* **Job A**
Render the lines of the records as a JSON list of strings, one string per line and no blank lines, starting at the first line of the records and ending with the line that contains "LAKTRO sadarbojas ar".

Grandmother’s house had this rock and weed garden in the front where the horny toads could be found. They also owned wide swaths of land around their house. I remember cows, a few horses, some chickens, a mean old bull and lots of alfalfa. That’s what they mostly farmed: alfalfa. My cousins and I came to know those fields very well. We would be assigned the task of moving the irrigation pipes during the hot summer months. They just lay on the ground, so we’d have to move them from one part of the field to another. That was a real chore. I’d remove the connection collar, then slide the big pipe out. The pipes were twenty feet long and had a nine-inch diameter. They weren’t too terribly heavy – at least I didn’t dare show they were heavy in front of anyone. One of us would pick up an end to dump out the water, and possibly dump out any rabbits that may have wandered into the nice, cool, water-filled pipe. We’d carry the pipes about fifty yards to a new spot and hook them back up, then walk back to the next set of pipes and do it again. Over and over. Hour after hour. All three of us were about eleven years old at the time, and it sure seemed like a lot of work for a couple of silver dollars. We were happy to do it: you knew you were “growing up” when grandpa invited you into his truck for a day in the fields.
 
Once all that alfalfa turned into hay bales in the fields, I worked hauling it onto a flat bed. Attached to the trailer was a hay elevator. It picked up square bales of hay and carried them way up in the air where they dropped out of the top. Sometimes they became stuck in the top. I’d pull them out with big hooks that resembled the ones used by that homicidal rain slicker slasher guy in I Know What You Did Last Summer. I’d stack them neatly on the trailer, hour after hour, layer after layer, until I was perched on top of five layers of hay bales on a rickety, swaying flatbed and hoping not to fall into the hay elevator the next time the wheels hit a bump.
 
Near the fields were some rent houses that my grandparents owned. At the end of the block was an old fireworks stand that we would operate around the fourth of July. It wasn’t a big stand: not much demand for fireworks out there in the sticks. What was really cool was to light a bottle rocket and hold it until just before it went off, then toss it high into the air. If I timed it right, the rocket would gain extra altitude from the boost. If I didn’t, the rocket would be pointed randomly at the dry grass, someone’s car, the house, or the person who threw it into the air. Then there was a mad scramble to avoid the widely careening firework before it exploded. I don’t think we burned too many things down.

* **Given data**
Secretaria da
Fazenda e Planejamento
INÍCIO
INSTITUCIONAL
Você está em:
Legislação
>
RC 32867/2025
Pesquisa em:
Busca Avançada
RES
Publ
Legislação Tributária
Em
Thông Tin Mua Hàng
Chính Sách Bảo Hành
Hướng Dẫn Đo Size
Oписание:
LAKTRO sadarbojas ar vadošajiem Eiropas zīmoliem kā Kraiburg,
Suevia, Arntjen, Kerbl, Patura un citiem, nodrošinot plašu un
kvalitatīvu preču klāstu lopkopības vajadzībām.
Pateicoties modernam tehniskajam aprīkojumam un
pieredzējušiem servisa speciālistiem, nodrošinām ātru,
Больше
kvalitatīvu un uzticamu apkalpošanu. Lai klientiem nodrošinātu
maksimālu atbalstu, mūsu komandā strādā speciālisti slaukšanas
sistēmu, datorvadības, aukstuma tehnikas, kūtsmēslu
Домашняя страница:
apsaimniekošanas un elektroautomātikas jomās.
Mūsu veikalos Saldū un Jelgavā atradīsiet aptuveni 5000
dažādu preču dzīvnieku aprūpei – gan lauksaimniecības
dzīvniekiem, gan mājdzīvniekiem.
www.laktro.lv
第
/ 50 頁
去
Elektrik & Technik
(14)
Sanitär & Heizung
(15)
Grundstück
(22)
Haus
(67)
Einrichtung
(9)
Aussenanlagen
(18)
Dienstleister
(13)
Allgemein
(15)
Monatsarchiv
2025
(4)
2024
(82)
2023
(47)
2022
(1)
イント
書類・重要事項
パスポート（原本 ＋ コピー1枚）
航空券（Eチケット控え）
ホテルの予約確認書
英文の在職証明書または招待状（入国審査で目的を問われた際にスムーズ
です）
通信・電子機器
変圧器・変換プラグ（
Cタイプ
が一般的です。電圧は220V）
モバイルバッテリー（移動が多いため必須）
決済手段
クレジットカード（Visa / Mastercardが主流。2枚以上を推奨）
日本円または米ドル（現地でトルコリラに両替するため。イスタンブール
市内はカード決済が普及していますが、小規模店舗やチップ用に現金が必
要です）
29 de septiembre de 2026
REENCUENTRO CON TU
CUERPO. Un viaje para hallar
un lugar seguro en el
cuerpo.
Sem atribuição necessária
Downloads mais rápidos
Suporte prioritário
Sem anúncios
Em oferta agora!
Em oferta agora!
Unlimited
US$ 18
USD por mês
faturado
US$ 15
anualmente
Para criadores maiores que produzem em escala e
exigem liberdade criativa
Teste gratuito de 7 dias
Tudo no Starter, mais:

* **Job B**
According to the excerpt about the grandparents' farm, how long were the irrigation pipes?

* **Response box A**
[
  "Secretaria da",
  "Fazenda e Planejamento",
  "INÍCIO",
  "INSTITUCIONAL",
  "Você está em:",
  "Legislação",
  ">",
  "RC 32867/2025",
  "Pesquisa em:",
  "Busca Avançada",
  "RES",
  "Publ",
  "Legislação Tributária",
  "Em",
  "Thông Tin Mua Hàng",
  "Chính Sách Bảo Hành",
  "Hướng Dẫn Đo Size",
  "Oписание:",
  "LAKTRO sadarbojas ar vadošajiem Eiropas zīmoliem kā Kraiburg,"
]

* **Response box B**
Twenty feet.